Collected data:
= = = =

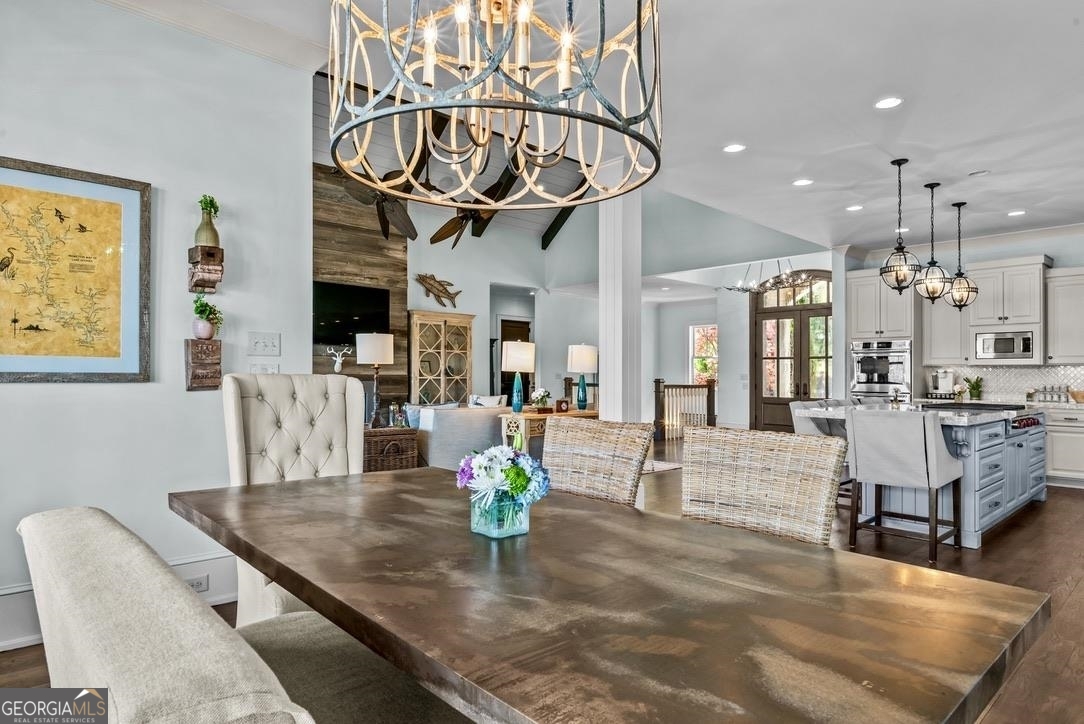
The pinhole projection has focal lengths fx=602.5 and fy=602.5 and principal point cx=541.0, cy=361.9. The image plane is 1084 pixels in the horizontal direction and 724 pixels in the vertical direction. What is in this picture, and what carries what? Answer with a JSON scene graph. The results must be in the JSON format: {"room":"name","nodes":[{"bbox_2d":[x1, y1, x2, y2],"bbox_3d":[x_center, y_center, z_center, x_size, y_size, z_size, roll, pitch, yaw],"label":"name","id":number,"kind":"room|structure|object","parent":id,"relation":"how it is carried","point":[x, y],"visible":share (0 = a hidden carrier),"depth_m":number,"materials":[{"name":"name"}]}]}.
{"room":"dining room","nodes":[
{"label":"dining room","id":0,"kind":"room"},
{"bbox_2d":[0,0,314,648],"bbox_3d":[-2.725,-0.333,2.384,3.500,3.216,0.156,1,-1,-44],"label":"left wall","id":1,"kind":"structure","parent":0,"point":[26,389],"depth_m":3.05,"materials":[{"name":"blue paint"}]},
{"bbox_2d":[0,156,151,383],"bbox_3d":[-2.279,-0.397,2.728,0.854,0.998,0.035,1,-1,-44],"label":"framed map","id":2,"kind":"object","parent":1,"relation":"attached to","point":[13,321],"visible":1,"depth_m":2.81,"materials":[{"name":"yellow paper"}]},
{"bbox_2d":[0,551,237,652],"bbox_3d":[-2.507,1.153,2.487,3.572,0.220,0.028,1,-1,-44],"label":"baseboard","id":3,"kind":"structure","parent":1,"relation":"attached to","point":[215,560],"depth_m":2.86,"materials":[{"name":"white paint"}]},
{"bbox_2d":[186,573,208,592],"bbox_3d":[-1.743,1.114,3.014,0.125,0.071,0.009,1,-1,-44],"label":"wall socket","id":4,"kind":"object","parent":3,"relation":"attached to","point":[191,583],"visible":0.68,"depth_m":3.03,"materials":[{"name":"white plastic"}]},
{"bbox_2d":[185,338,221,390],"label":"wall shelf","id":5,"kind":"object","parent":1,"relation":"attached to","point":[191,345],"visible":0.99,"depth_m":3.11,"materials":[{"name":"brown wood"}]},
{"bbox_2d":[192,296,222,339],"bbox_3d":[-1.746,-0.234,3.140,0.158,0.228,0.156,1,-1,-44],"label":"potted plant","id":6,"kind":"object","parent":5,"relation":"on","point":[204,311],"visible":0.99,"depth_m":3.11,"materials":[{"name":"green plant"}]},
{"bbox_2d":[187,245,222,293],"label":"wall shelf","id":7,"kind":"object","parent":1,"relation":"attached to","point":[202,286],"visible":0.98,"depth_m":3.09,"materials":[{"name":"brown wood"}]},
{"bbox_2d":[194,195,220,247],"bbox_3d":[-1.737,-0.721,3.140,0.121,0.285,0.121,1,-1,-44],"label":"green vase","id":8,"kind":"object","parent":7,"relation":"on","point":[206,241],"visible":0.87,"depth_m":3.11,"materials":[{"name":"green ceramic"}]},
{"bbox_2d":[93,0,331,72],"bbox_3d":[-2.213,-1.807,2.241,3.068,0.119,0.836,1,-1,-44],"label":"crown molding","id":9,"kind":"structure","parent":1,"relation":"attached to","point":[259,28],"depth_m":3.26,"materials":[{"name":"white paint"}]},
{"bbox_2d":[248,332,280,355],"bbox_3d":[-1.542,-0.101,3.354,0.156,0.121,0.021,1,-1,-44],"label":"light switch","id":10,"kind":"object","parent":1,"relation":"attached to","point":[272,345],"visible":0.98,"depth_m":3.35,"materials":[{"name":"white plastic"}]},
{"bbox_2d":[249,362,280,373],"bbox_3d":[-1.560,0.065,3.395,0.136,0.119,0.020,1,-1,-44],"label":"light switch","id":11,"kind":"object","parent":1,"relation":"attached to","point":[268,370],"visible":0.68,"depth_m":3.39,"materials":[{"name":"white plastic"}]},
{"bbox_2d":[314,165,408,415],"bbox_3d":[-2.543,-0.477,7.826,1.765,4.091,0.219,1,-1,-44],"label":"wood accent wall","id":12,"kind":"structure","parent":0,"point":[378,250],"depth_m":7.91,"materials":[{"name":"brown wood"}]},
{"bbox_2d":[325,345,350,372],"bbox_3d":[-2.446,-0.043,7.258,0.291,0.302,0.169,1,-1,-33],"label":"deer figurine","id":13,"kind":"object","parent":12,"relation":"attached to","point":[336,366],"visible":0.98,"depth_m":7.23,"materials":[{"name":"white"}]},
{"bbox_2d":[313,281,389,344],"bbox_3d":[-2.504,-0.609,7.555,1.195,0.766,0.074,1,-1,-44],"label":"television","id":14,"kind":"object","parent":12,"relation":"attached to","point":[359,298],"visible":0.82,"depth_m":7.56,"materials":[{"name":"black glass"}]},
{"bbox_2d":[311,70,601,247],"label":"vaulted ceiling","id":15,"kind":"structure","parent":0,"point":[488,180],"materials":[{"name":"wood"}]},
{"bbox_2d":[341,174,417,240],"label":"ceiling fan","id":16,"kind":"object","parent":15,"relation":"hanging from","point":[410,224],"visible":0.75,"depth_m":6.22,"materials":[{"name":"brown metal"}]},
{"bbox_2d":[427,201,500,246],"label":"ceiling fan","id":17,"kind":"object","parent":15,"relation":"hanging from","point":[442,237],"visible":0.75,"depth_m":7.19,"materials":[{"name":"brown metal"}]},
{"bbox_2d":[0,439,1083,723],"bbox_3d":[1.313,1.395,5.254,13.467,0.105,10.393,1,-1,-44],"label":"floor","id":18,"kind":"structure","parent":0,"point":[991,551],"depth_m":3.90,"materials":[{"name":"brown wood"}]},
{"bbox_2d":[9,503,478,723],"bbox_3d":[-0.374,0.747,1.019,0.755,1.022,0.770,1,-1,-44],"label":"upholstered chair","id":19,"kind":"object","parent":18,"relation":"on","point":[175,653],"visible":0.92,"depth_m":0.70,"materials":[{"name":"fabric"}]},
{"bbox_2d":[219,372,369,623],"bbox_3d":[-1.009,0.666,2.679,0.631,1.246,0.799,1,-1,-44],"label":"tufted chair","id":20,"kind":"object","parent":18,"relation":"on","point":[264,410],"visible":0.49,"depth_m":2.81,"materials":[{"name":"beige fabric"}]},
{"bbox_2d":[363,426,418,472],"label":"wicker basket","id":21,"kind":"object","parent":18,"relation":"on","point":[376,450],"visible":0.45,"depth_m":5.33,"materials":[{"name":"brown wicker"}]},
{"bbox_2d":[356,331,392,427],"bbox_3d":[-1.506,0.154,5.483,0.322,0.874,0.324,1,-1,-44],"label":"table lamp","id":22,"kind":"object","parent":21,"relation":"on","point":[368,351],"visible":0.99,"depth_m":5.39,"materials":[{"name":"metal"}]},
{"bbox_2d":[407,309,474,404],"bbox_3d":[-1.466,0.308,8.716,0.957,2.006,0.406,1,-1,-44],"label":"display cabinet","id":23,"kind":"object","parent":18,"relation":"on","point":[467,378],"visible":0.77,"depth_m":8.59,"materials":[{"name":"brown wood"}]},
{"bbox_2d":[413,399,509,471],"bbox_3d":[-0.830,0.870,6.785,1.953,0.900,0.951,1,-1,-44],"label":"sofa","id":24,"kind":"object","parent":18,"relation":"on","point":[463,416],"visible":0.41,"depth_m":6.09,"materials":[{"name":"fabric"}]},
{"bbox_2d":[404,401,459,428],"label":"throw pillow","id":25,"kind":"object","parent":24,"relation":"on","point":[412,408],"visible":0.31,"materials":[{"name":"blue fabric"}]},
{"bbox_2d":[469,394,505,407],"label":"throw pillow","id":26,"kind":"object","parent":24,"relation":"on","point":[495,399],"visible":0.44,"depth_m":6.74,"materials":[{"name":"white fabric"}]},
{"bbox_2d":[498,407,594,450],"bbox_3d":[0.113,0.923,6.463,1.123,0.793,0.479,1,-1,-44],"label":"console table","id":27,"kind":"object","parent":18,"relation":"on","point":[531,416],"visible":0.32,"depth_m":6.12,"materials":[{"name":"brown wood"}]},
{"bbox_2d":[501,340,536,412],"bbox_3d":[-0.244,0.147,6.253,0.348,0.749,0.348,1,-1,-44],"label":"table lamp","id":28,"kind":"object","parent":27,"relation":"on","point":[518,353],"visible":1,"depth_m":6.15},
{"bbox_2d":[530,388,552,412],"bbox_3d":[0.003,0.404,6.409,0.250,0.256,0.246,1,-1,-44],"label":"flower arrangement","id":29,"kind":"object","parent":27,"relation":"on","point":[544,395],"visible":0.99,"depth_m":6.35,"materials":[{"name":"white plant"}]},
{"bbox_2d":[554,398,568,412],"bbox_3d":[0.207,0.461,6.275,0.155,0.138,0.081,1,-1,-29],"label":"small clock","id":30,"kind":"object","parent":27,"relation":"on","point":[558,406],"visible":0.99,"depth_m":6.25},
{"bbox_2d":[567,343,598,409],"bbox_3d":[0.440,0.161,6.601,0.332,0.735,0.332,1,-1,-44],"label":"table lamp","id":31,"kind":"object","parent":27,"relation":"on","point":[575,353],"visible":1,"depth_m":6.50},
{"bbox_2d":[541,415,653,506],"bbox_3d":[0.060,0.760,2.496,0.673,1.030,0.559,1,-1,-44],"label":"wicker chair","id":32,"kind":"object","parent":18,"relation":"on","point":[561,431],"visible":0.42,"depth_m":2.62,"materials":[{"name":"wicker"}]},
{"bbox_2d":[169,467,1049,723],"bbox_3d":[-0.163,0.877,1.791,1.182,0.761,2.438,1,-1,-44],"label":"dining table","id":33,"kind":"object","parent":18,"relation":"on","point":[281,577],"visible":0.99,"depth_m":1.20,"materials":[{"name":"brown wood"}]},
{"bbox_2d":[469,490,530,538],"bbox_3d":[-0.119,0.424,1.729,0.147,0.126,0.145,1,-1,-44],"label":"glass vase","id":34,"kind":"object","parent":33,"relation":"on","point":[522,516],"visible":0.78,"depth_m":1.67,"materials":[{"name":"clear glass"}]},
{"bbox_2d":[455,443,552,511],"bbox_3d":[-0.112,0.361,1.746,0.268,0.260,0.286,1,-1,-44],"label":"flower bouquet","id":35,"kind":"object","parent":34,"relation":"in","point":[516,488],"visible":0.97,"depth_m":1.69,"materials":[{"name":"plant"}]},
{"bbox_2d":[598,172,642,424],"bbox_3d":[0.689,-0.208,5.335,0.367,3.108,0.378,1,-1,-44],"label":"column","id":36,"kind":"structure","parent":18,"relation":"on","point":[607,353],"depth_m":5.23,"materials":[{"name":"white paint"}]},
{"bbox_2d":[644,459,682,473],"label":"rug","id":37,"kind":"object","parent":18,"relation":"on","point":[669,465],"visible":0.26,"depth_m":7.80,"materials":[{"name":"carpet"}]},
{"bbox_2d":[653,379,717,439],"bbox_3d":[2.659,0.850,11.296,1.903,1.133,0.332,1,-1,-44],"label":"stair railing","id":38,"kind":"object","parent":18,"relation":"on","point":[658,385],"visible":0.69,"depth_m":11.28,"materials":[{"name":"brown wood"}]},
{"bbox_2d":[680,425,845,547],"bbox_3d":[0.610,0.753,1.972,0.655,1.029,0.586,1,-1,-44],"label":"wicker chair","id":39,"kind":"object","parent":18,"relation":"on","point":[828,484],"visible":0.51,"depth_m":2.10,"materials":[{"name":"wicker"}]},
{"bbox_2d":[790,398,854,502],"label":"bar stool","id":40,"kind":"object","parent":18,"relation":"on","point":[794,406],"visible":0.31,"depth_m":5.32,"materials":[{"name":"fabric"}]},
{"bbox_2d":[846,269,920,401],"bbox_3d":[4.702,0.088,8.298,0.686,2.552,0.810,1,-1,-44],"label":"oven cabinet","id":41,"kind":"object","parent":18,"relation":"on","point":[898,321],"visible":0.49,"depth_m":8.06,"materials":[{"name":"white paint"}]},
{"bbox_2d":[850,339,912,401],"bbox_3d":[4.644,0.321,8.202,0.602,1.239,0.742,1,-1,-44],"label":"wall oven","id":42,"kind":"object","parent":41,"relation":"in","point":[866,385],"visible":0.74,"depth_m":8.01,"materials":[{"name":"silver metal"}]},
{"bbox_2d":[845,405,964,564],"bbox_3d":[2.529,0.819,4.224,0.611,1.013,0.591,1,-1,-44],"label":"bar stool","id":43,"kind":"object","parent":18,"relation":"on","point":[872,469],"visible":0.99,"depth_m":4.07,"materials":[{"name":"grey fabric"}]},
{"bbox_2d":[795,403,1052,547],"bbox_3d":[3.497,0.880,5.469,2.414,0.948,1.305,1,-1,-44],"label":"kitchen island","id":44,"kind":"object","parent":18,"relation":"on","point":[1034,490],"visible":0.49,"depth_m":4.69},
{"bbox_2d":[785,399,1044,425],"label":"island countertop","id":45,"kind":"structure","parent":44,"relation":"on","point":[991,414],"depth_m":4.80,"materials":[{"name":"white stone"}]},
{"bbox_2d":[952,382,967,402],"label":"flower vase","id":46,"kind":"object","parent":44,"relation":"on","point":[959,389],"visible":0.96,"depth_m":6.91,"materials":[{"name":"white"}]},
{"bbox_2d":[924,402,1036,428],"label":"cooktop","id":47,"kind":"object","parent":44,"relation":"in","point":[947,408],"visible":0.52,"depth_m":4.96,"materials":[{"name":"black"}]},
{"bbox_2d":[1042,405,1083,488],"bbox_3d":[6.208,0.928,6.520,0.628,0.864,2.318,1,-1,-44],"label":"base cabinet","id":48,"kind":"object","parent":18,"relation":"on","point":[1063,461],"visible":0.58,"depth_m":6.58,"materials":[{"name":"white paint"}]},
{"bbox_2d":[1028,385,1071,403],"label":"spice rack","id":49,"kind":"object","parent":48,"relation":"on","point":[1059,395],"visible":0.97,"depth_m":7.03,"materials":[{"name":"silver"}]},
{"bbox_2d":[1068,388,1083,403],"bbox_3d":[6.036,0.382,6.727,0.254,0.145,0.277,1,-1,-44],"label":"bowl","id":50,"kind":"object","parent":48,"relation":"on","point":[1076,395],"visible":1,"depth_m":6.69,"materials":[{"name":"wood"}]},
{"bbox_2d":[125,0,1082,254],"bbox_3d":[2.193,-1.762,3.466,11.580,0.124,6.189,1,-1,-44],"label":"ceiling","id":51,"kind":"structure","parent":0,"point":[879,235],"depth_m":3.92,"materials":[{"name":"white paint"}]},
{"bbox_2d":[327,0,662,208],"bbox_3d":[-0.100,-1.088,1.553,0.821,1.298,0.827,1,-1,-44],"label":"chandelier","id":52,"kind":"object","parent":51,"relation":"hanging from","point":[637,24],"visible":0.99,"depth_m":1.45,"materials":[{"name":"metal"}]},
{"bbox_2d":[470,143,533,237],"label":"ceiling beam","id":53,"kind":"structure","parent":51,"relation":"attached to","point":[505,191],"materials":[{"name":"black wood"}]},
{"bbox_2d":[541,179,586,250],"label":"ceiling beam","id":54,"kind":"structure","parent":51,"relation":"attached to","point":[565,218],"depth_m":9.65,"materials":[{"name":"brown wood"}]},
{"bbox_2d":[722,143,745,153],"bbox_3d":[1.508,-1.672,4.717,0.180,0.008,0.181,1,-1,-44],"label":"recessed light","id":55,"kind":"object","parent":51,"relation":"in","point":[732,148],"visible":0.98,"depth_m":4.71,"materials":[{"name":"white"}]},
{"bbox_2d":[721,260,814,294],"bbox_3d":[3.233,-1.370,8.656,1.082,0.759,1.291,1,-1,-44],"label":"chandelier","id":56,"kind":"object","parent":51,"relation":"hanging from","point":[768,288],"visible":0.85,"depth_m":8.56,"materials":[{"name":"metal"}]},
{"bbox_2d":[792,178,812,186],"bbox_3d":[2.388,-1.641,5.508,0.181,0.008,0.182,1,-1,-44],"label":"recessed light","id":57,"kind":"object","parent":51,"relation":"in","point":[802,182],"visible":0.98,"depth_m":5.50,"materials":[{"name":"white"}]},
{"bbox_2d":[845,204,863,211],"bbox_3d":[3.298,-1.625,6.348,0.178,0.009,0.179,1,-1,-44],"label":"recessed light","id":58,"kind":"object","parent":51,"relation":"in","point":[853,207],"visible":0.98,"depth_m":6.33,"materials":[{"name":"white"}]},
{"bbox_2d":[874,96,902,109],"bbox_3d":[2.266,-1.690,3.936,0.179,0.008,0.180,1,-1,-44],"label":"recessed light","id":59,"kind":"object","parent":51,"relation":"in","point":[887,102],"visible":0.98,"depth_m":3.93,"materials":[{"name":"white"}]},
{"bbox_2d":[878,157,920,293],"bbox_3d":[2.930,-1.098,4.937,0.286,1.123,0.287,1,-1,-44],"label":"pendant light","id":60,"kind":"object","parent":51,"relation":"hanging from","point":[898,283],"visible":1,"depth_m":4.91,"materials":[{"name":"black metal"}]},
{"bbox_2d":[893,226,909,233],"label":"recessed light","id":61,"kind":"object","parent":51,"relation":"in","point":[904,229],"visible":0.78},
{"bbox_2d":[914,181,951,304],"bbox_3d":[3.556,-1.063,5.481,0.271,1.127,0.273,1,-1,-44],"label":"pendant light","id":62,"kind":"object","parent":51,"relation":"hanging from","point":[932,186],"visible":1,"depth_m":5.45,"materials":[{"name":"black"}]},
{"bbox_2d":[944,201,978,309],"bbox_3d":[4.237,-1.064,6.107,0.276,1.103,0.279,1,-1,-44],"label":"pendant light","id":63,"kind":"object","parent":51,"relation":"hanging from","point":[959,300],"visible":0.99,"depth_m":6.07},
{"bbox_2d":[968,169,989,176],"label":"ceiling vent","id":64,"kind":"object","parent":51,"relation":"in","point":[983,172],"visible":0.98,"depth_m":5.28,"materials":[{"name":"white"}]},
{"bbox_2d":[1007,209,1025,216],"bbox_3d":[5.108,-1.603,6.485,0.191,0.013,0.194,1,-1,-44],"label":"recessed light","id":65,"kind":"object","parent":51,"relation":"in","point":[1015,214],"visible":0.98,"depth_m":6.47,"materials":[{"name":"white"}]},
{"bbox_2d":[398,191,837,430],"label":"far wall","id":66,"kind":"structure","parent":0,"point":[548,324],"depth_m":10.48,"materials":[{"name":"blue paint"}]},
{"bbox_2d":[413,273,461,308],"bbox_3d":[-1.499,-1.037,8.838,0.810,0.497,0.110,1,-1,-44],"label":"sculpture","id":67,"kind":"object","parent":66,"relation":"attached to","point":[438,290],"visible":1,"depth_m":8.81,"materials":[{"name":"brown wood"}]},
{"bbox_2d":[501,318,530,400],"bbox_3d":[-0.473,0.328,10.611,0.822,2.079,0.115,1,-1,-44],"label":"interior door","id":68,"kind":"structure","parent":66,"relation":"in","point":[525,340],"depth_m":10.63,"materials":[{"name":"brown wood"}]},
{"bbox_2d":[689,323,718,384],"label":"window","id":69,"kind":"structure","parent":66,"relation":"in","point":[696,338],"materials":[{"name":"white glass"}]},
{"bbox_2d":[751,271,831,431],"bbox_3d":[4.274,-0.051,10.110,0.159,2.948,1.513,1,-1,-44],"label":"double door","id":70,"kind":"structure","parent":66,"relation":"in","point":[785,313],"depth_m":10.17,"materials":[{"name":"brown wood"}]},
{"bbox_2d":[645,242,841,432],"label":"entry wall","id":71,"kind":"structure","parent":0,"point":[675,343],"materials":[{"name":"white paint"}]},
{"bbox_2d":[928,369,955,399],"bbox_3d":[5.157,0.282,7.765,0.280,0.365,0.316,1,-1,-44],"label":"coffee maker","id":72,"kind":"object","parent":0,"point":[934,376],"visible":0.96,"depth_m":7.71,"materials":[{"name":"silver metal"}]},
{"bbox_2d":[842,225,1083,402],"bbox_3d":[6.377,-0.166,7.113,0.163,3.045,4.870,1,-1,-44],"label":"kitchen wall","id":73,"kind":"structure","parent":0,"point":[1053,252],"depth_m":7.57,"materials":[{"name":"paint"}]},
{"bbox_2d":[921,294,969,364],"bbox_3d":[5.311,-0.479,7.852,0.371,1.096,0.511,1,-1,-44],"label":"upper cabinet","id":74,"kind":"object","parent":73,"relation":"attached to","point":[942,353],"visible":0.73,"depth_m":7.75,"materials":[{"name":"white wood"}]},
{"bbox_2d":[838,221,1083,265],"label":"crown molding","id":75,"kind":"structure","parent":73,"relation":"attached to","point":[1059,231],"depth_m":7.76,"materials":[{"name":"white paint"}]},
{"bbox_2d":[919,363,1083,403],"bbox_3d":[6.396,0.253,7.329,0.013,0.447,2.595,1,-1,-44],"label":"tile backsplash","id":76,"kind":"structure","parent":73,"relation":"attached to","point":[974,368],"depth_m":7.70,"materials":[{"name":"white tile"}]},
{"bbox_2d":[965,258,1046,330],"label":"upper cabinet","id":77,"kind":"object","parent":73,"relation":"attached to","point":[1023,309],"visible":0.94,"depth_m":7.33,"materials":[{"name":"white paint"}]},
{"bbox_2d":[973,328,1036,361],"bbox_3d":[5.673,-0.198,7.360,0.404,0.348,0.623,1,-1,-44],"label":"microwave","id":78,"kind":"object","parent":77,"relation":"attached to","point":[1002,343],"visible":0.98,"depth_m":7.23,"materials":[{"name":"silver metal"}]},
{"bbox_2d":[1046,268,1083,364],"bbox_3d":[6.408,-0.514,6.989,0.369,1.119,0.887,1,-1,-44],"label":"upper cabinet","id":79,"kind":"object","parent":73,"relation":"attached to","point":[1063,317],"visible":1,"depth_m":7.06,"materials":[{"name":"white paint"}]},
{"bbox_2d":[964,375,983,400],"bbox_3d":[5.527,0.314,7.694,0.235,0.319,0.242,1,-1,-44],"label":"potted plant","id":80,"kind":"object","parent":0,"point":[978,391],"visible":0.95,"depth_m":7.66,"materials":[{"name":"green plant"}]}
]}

= = = =

Instructions to follow:
This exercise requires the lines of the entries containing the string "plastic".

Answer section:
{"bbox_2d":[186,573,208,592],"bbox_3d":[-1.743,1.114,3.014,0.125,0.071,0.009,1,-1,-44],"label":"wall socket","id":4,"kind":"object","parent":3,"relation":"attached to","point":[191,583],"visible":0.68,"depth_m":3.03,"materials":[{"name":"white plastic"}]},
{"bbox_2d":[248,332,280,355],"bbox_3d":[-1.542,-0.101,3.354,0.156,0.121,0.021,1,-1,-44],"label":"light switch","id":10,"kind":"object","parent":1,"relation":"attached to","point":[272,345],"visible":0.98,"depth_m":3.35,"materials":[{"name":"white plastic"}]},
{"bbox_2d":[249,362,280,373],"bbox_3d":[-1.560,0.065,3.395,0.136,0.119,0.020,1,-1,-44],"label":"light switch","id":11,"kind":"object","parent":1,"relation":"attached to","point":[268,370],"visible":0.68,"depth_m":3.39,"materials":[{"name":"white plastic"}]},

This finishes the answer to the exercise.